With pictures left out, extract every line between the start of the records below and the line holding "- **Redundancy**: Multiple", inclusive.

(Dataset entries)
--------------------------------
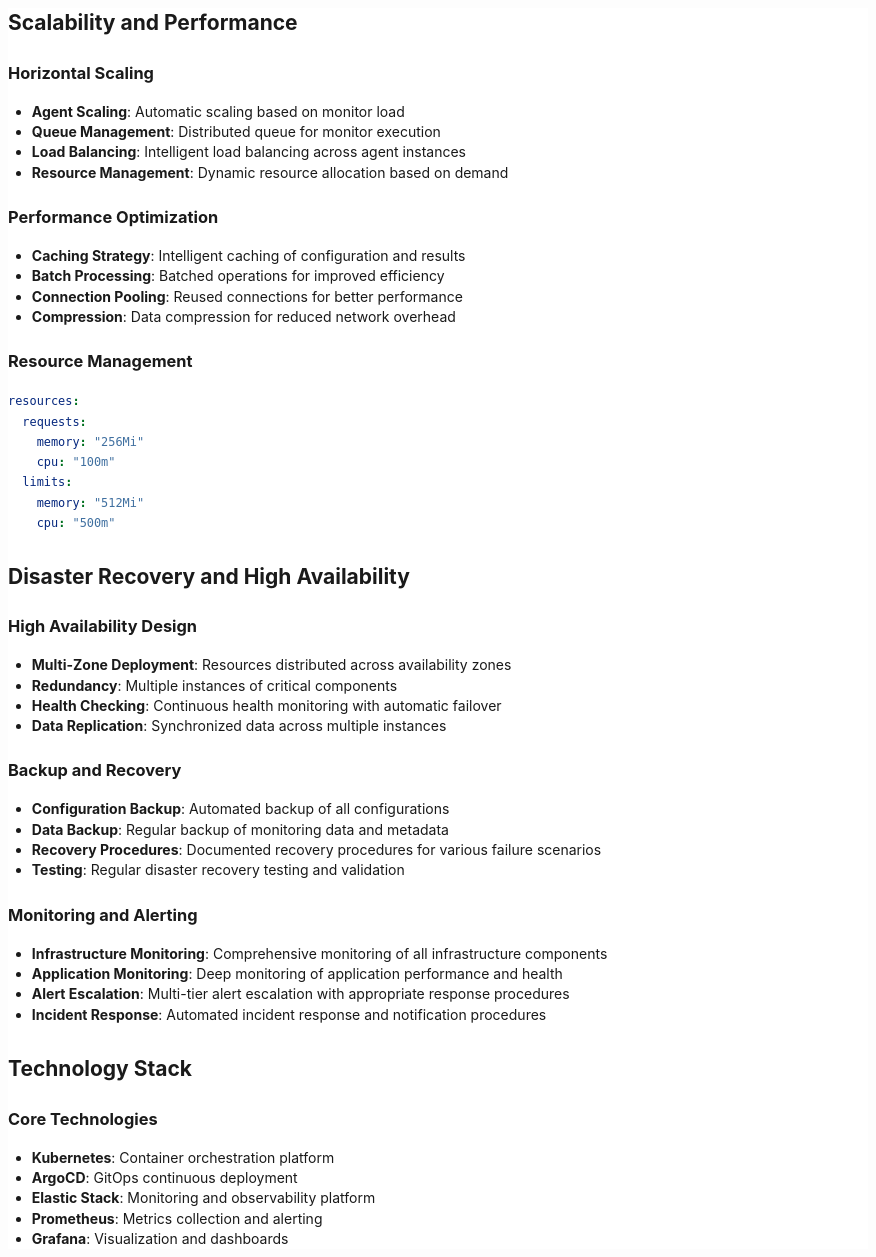 ## Scalability and Performance

### Horizontal Scaling
- **Agent Scaling**: Automatic scaling based on monitor load
- **Queue Management**: Distributed queue for monitor execution
- **Load Balancing**: Intelligent load balancing across agent instances
- **Resource Management**: Dynamic resource allocation based on demand

### Performance Optimization
- **Caching Strategy**: Intelligent caching of configuration and results
- **Batch Processing**: Batched operations for improved efficiency
- **Connection Pooling**: Reused connections for better performance
- **Compression**: Data compression for reduced network overhead

### Resource Management
```yaml
resources:
  requests:
    memory: "256Mi"
    cpu: "100m"
  limits:
    memory: "512Mi"
    cpu: "500m"
```

## Disaster Recovery and High Availability

### High Availability Design
- **Multi-Zone Deployment**: Resources distributed across availability zones
- **Redundancy**: Multiple instances of critical components
- **Health Checking**: Continuous health monitoring with automatic failover
- **Data Replication**: Synchronized data across multiple instances

### Backup and Recovery
- **Configuration Backup**: Automated backup of all configurations
- **Data Backup**: Regular backup of monitoring data and metadata
- **Recovery Procedures**: Documented recovery procedures for various failure scenarios
- **Testing**: Regular disaster recovery testing and validation

### Monitoring and Alerting
- **Infrastructure Monitoring**: Comprehensive monitoring of all infrastructure components
- **Application Monitoring**: Deep monitoring of application performance and health
- **Alert Escalation**: Multi-tier alert escalation with appropriate response procedures
- **Incident Response**: Automated incident response and notification procedures

## Technology Stack

### Core Technologies
- **Kubernetes**: Container orchestration platform
- **ArgoCD**: GitOps continuous deployment
- **Elastic Stack**: Monitoring and observability platform
- **Prometheus**: Metrics collection and alerting
- **Grafana**: Visualization and dashboards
--------------------------------
→ **Solution**
 ## Scalability and Performance

### Horizontal Scaling
- **Agent Scaling**: Automatic scaling based on monitor load
- **Queue Management**: Distributed queue for monitor execution
- **Load Balancing**: Intelligent load balancing across agent instances
- **Resource Management**: Dynamic resource allocation based on demand

### Performance Optimization
- **Caching Strategy**: Intelligent caching of configuration and results
- **Batch Processing**: Batched operations for improved efficiency
- **Connection Pooling**: Reused connections for better performance
- **Compression**: Data compression for reduced network overhead

### Resource Management
```yaml
resources:
  requests:
    memory: "256Mi"
    cpu: "100m"
  limits:
    memory: "512Mi"
    cpu: "500m"
```

## Disaster Recovery and High Availability

### High Availability Design
- **Multi-Zone Deployment**: Resources distributed across availability zones
- **Redundancy**: Multiple instances of critical components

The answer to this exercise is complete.